In deze zaak heeft de kantonrechter van de Rechtbank Rotterdam op 29 april 2016 uitspraak gedaan in een verzoek tot ontbinding van de arbeidsovereenkomst tussen de besloten vennootschap Rogam en de werknemer [verweerder]. Rogam heeft het verzoek ingediend op basis van disfunctioneren en verwijtbaar handelen van [verweerder]. De procedure begon met een verzoekschrift dat op 17 februari 2016 werd ingediend, gevolgd door een verweerschrift en een mondelinge behandeling op 6 april 2016. De kantonrechter heeft vastgesteld dat [verweerder] sinds 1 september 2008 in dienst was bij Rogam als Autotechnicus en dat er verschillende incidenten en klachten over zijn functioneren waren, waaronder onvoldoende motivatie, ondermaatse prestaties en het niet naleven van werkafspraken.

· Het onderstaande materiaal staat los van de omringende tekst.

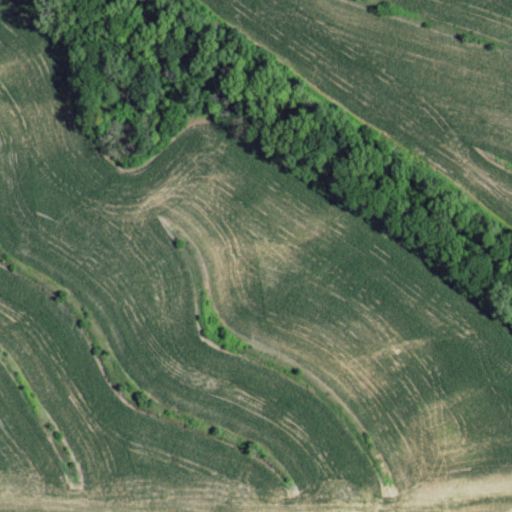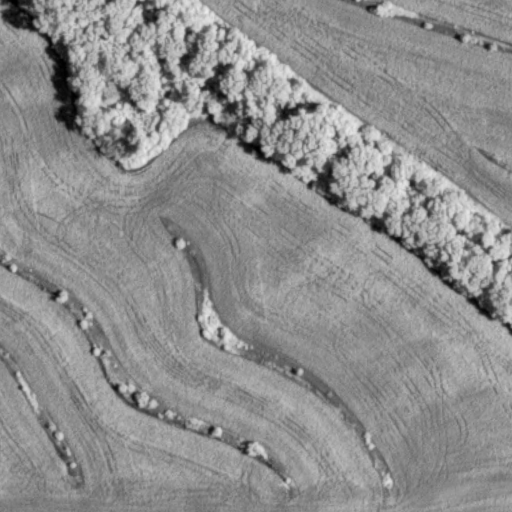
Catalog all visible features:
road: (256, 484)
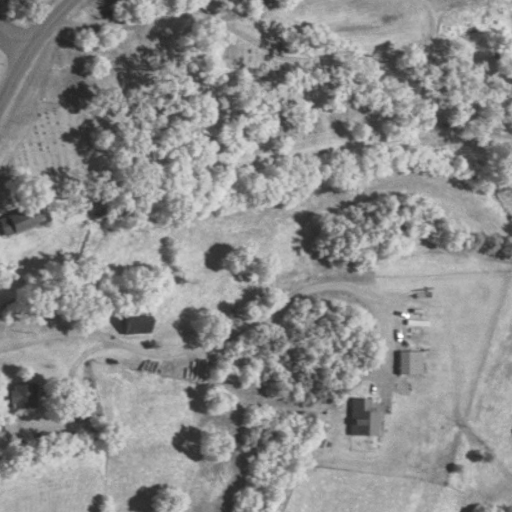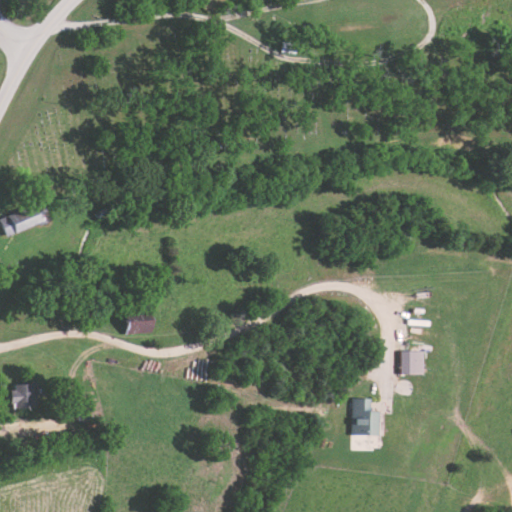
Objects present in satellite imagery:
road: (384, 3)
road: (14, 47)
road: (31, 50)
park: (264, 94)
building: (23, 219)
building: (141, 321)
road: (229, 335)
building: (413, 362)
building: (365, 417)
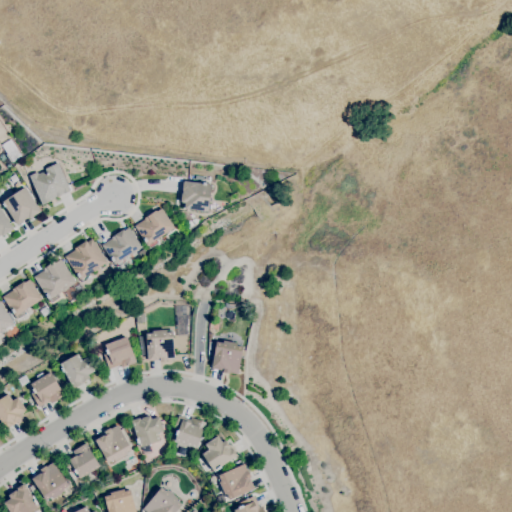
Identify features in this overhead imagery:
building: (0, 146)
building: (198, 178)
building: (49, 183)
building: (49, 183)
road: (148, 185)
building: (194, 195)
building: (195, 195)
building: (20, 206)
building: (21, 206)
building: (4, 223)
building: (4, 224)
building: (153, 227)
building: (153, 227)
road: (57, 229)
building: (120, 245)
building: (121, 246)
building: (84, 259)
building: (85, 259)
building: (54, 279)
building: (54, 279)
building: (21, 297)
building: (21, 298)
building: (4, 319)
building: (4, 319)
building: (158, 345)
building: (160, 345)
road: (199, 346)
building: (120, 351)
building: (119, 353)
building: (225, 356)
building: (226, 356)
road: (17, 361)
building: (76, 369)
building: (77, 369)
road: (168, 387)
building: (44, 389)
building: (46, 389)
road: (155, 402)
building: (9, 409)
building: (10, 410)
building: (146, 429)
building: (147, 430)
building: (188, 430)
building: (186, 432)
building: (111, 444)
building: (113, 444)
building: (216, 452)
building: (218, 453)
building: (80, 461)
building: (81, 461)
building: (131, 463)
building: (48, 481)
building: (49, 481)
building: (235, 481)
building: (234, 482)
building: (20, 500)
building: (21, 501)
building: (120, 501)
building: (118, 502)
building: (161, 502)
building: (163, 502)
building: (247, 506)
building: (249, 506)
building: (83, 510)
building: (89, 510)
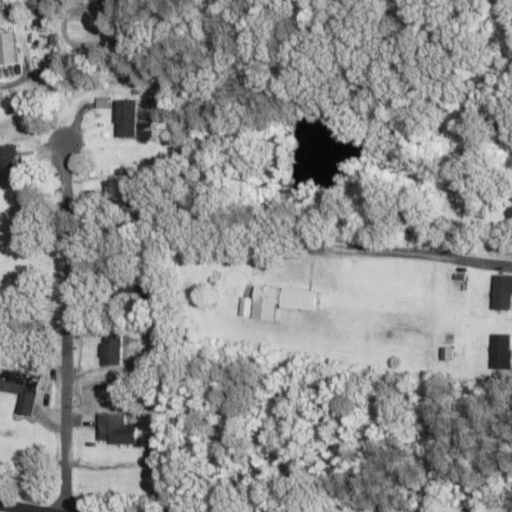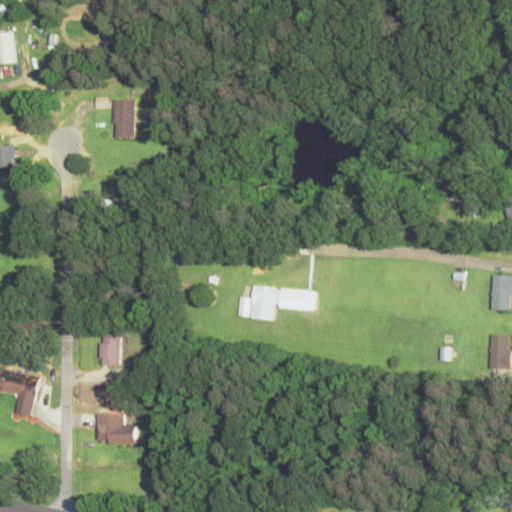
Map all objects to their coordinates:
building: (7, 50)
building: (125, 121)
building: (7, 159)
building: (509, 211)
building: (133, 291)
building: (501, 294)
building: (280, 303)
road: (64, 328)
building: (112, 351)
building: (500, 353)
building: (21, 390)
building: (115, 429)
road: (16, 508)
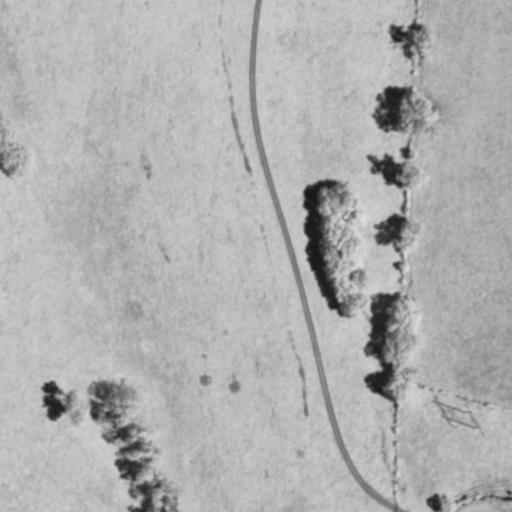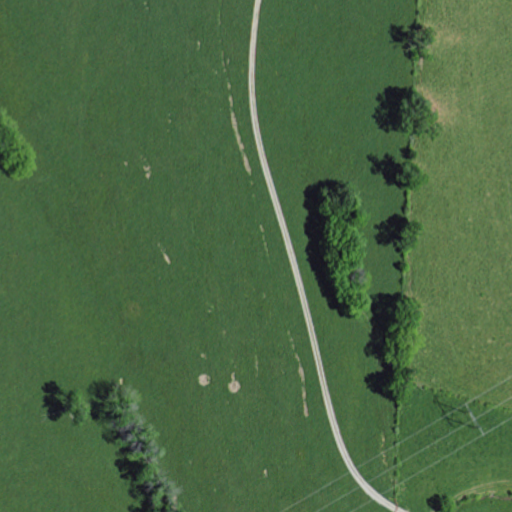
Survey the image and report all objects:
power tower: (468, 418)
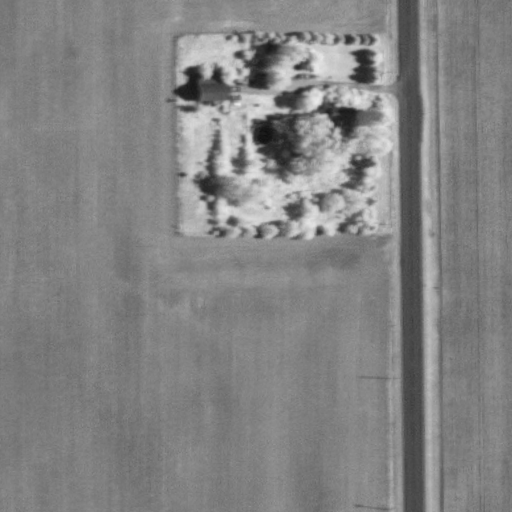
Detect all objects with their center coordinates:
building: (211, 87)
building: (337, 116)
road: (408, 255)
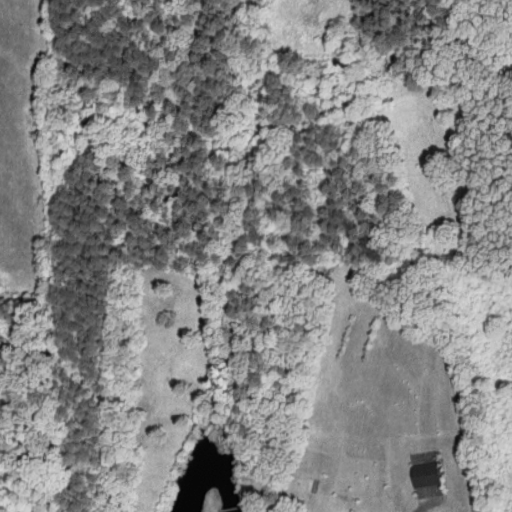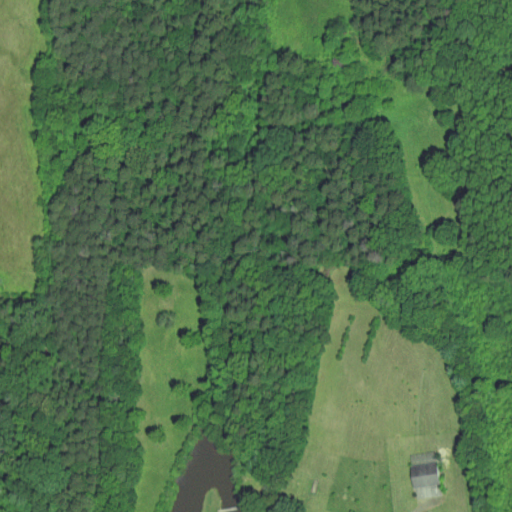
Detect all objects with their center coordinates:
building: (420, 474)
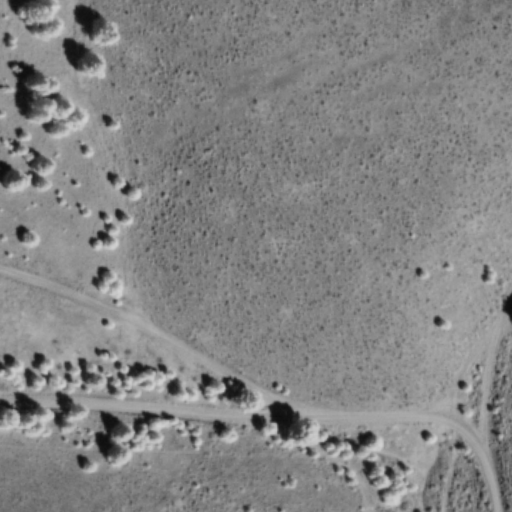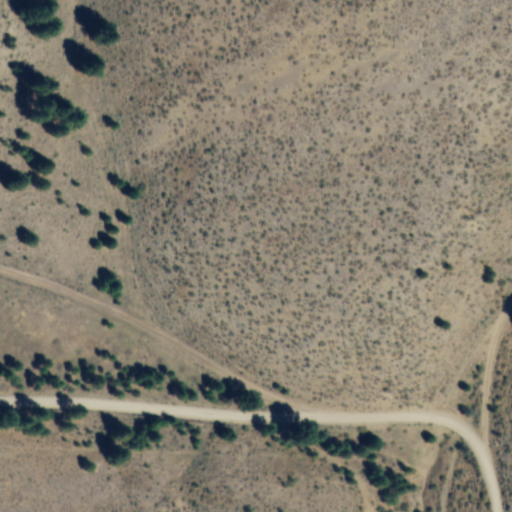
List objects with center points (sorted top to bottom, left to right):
road: (238, 369)
road: (491, 415)
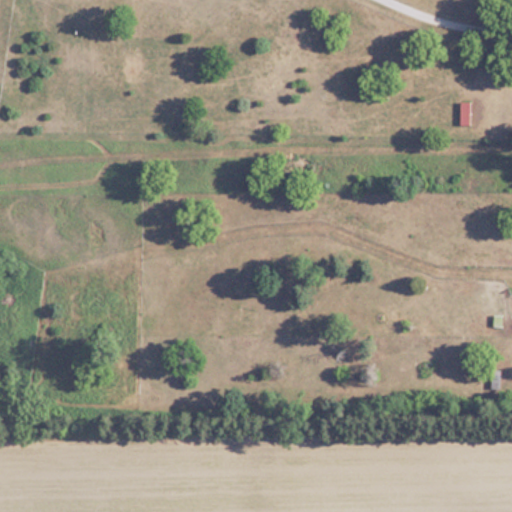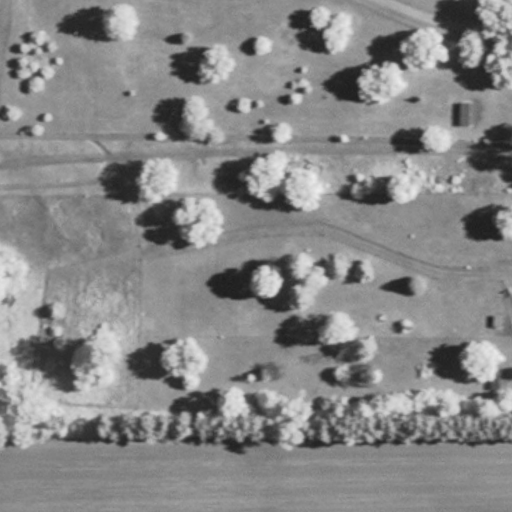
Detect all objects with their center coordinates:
road: (445, 23)
building: (464, 111)
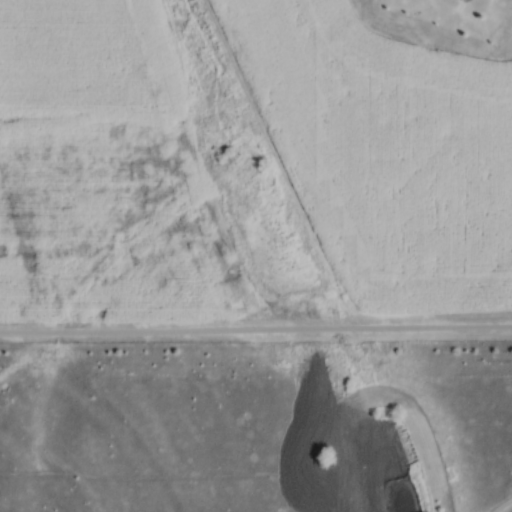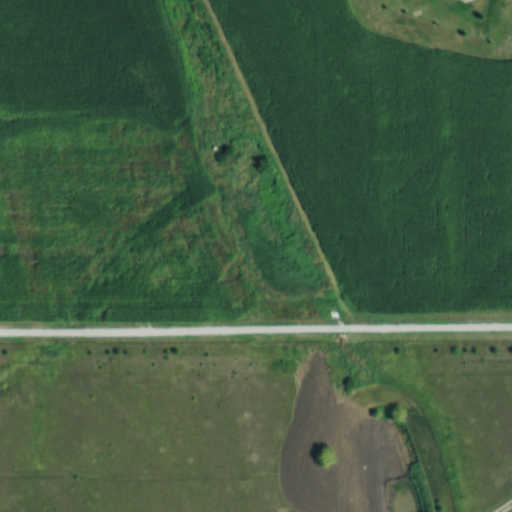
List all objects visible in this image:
road: (256, 333)
road: (500, 504)
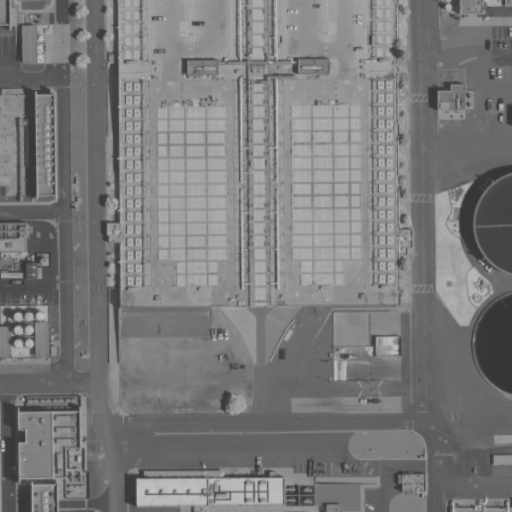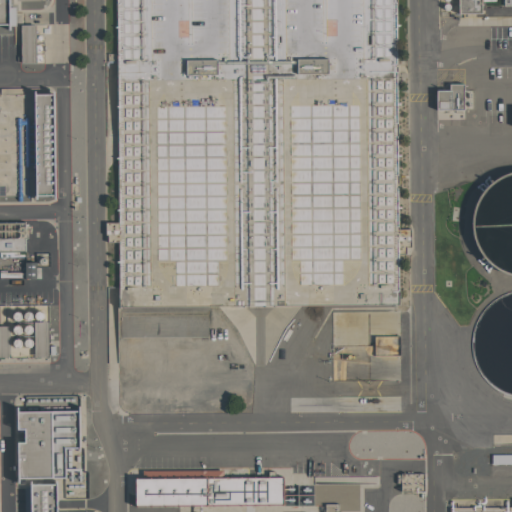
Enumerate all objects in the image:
building: (490, 0)
building: (507, 2)
building: (507, 3)
building: (469, 6)
building: (469, 6)
building: (4, 12)
building: (4, 12)
road: (61, 38)
building: (27, 43)
building: (28, 43)
building: (312, 66)
building: (450, 97)
building: (455, 98)
building: (136, 125)
building: (43, 144)
building: (41, 150)
building: (256, 152)
road: (63, 196)
road: (32, 214)
storage tank: (495, 223)
building: (12, 237)
building: (12, 239)
wastewater plant: (293, 251)
road: (99, 257)
road: (420, 257)
road: (32, 286)
storage tank: (496, 343)
road: (51, 379)
road: (469, 419)
road: (268, 422)
building: (45, 443)
building: (48, 444)
building: (409, 482)
building: (209, 491)
building: (208, 492)
building: (43, 497)
building: (42, 498)
building: (483, 509)
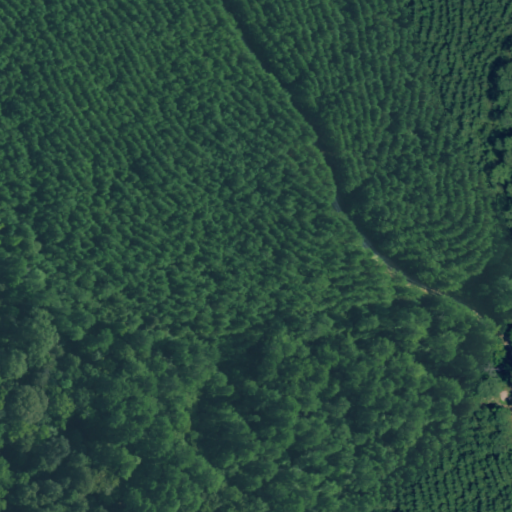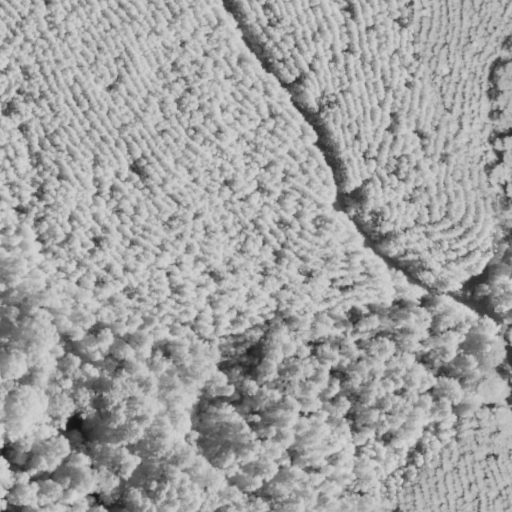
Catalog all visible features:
road: (353, 210)
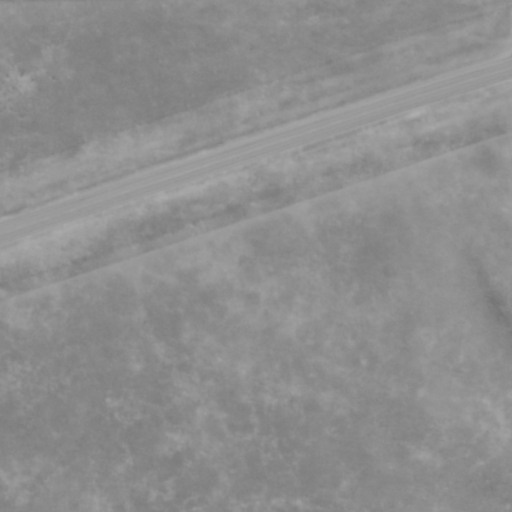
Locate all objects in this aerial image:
road: (255, 152)
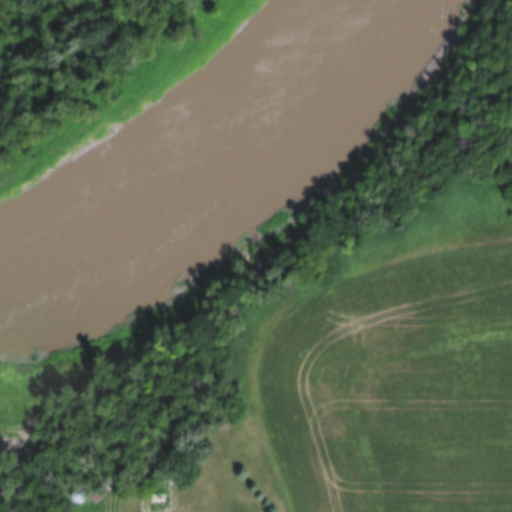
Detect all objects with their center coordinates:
river: (196, 171)
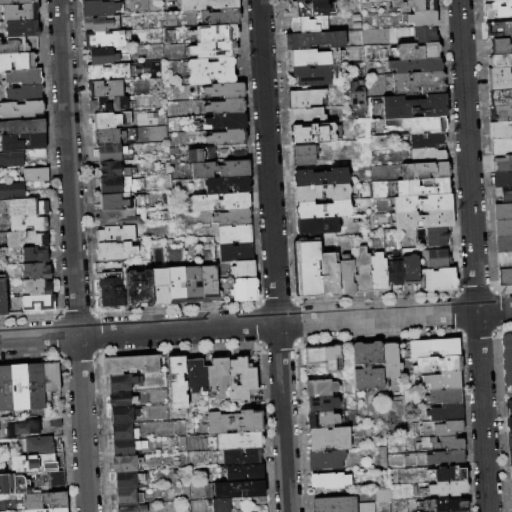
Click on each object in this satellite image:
building: (103, 0)
building: (299, 0)
building: (486, 0)
building: (18, 2)
building: (209, 5)
building: (416, 5)
building: (101, 8)
building: (495, 8)
building: (210, 9)
building: (311, 9)
building: (499, 9)
building: (20, 13)
building: (418, 17)
building: (221, 18)
building: (423, 18)
building: (102, 23)
building: (309, 25)
building: (23, 29)
building: (499, 30)
building: (215, 34)
building: (425, 34)
building: (104, 40)
building: (315, 40)
building: (309, 41)
building: (19, 45)
building: (501, 47)
building: (18, 49)
building: (214, 50)
building: (419, 51)
building: (209, 54)
building: (103, 55)
building: (104, 57)
building: (312, 58)
building: (18, 61)
building: (500, 61)
building: (416, 65)
building: (212, 72)
building: (108, 73)
building: (313, 75)
building: (23, 77)
building: (499, 79)
building: (419, 83)
building: (106, 89)
building: (226, 91)
building: (25, 94)
building: (222, 97)
building: (500, 97)
building: (307, 99)
building: (109, 105)
building: (226, 107)
building: (415, 107)
building: (20, 108)
building: (21, 110)
building: (501, 113)
building: (306, 116)
building: (308, 117)
building: (111, 120)
building: (228, 121)
building: (419, 125)
building: (24, 127)
building: (222, 128)
building: (500, 130)
building: (21, 134)
building: (314, 134)
building: (109, 137)
building: (228, 138)
building: (419, 140)
building: (428, 140)
building: (23, 142)
building: (501, 146)
building: (39, 153)
building: (111, 153)
building: (200, 154)
building: (301, 154)
building: (304, 155)
building: (429, 156)
building: (13, 160)
building: (502, 164)
building: (109, 169)
building: (114, 170)
building: (222, 170)
building: (426, 171)
building: (33, 173)
building: (37, 175)
building: (320, 178)
building: (503, 180)
building: (229, 185)
building: (113, 186)
building: (424, 188)
building: (11, 189)
building: (12, 191)
building: (321, 193)
building: (507, 196)
building: (318, 199)
building: (223, 201)
building: (122, 202)
building: (221, 202)
building: (424, 203)
building: (29, 207)
building: (116, 209)
building: (322, 210)
building: (503, 212)
building: (26, 213)
building: (122, 218)
building: (234, 218)
building: (425, 220)
building: (28, 223)
building: (317, 226)
building: (504, 228)
building: (235, 234)
building: (116, 235)
building: (439, 237)
building: (27, 240)
building: (113, 242)
building: (502, 242)
building: (28, 244)
building: (504, 244)
building: (116, 251)
building: (237, 252)
building: (36, 255)
road: (73, 255)
road: (274, 255)
road: (474, 255)
building: (434, 257)
building: (440, 258)
building: (505, 261)
building: (241, 267)
building: (410, 267)
building: (244, 269)
building: (308, 270)
building: (336, 270)
building: (37, 271)
building: (362, 271)
building: (414, 272)
building: (379, 273)
building: (395, 273)
building: (328, 275)
building: (346, 277)
building: (505, 277)
building: (439, 279)
building: (193, 284)
building: (209, 284)
building: (169, 285)
building: (177, 285)
building: (35, 286)
building: (38, 287)
building: (160, 287)
building: (242, 288)
building: (109, 289)
building: (140, 289)
building: (112, 290)
building: (245, 290)
building: (2, 295)
building: (3, 296)
building: (40, 304)
road: (256, 324)
building: (434, 348)
building: (321, 356)
building: (325, 358)
building: (507, 359)
building: (505, 360)
building: (391, 361)
building: (371, 363)
building: (437, 365)
building: (130, 366)
building: (368, 366)
building: (124, 374)
building: (49, 376)
building: (216, 376)
building: (194, 377)
building: (204, 380)
building: (176, 381)
building: (240, 381)
building: (442, 381)
building: (437, 382)
building: (122, 383)
building: (27, 385)
building: (34, 385)
building: (17, 386)
building: (4, 387)
building: (320, 388)
building: (445, 396)
building: (120, 400)
building: (321, 404)
building: (507, 406)
building: (509, 408)
building: (447, 413)
building: (122, 415)
building: (322, 420)
building: (55, 422)
building: (234, 423)
building: (322, 425)
building: (21, 428)
building: (120, 429)
building: (442, 429)
building: (122, 432)
building: (27, 436)
building: (329, 439)
building: (510, 441)
building: (237, 442)
building: (238, 442)
building: (440, 442)
building: (444, 444)
building: (41, 445)
building: (125, 448)
building: (509, 454)
building: (440, 457)
building: (510, 457)
building: (241, 458)
building: (447, 459)
building: (325, 461)
building: (30, 462)
building: (36, 463)
building: (124, 465)
building: (511, 469)
building: (243, 474)
building: (448, 475)
building: (327, 479)
building: (126, 480)
building: (330, 481)
building: (32, 482)
building: (124, 485)
building: (236, 488)
building: (449, 489)
building: (238, 490)
building: (32, 495)
building: (383, 496)
building: (125, 498)
building: (43, 500)
building: (243, 503)
building: (217, 504)
building: (337, 504)
building: (440, 504)
building: (450, 504)
building: (219, 505)
building: (340, 505)
building: (128, 509)
building: (47, 510)
building: (251, 511)
building: (462, 511)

Rogam heeft aangevoerd dat [verweerder] meermaals de kans heeft gekregen om zijn functioneren te verbeteren, maar dat dit niet heeft geleid tot de gewenste resultaten. De kantonrechter heeft echter geoordeeld dat Rogam niet voldoende heeft aangetoond dat [verweerder] op een duidelijke manier is geïnformeerd over zijn disfunctioneren en dat hij niet in voldoende mate de gelegenheid heeft gekregen om zijn functioneren te verbeteren. Bovendien is er onvoldoende bewijs geleverd dat de verwijten aan het adres van [verweerder] zodanig ernstig waren dat ontbinding van de arbeidsovereenkomst gerechtvaardigd was.
De kantonrechter heeft geconcludeerd dat er geen redelijke grond was voor ontbinding van de arbeidsovereenkomst en heeft het verzoek van Rogam afgewezen. Tevens is Rogam veroordeeld in de proceskosten van [verweerder]. De beschikking is gegeven door mr. A.J.P. van Essen en is uitvoerbaar bij voorraad.